WHAT THE EXERCISE ASKS: The number of lines holding the string "采用op书魔法生物的活尸模板对其进行调整" is all that is wanted; count them in the records below.

(Stored dataset items)
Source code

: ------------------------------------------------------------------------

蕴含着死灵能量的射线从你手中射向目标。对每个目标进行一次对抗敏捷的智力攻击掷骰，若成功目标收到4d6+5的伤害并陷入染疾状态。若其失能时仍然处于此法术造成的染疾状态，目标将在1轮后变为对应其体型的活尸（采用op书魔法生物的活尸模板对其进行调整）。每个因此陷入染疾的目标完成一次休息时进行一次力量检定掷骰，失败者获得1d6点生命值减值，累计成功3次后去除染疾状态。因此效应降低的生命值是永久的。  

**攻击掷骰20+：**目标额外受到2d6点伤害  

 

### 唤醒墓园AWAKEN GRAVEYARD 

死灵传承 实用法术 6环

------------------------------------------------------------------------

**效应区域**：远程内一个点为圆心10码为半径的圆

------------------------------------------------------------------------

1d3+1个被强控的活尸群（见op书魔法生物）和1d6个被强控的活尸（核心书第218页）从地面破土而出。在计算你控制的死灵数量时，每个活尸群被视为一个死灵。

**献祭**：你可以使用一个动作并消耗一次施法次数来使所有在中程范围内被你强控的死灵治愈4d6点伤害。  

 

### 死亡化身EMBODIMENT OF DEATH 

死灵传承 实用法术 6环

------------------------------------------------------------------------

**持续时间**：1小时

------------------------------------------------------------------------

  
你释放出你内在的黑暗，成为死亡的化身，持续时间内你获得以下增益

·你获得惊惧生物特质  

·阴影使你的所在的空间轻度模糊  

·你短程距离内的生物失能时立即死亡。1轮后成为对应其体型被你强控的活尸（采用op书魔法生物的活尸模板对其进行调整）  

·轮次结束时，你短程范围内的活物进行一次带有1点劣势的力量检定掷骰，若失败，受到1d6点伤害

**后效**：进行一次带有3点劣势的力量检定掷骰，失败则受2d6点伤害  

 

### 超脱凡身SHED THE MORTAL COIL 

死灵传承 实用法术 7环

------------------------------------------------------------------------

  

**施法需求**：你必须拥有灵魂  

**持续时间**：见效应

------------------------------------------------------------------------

SOLUTION TO THIS TASK: 2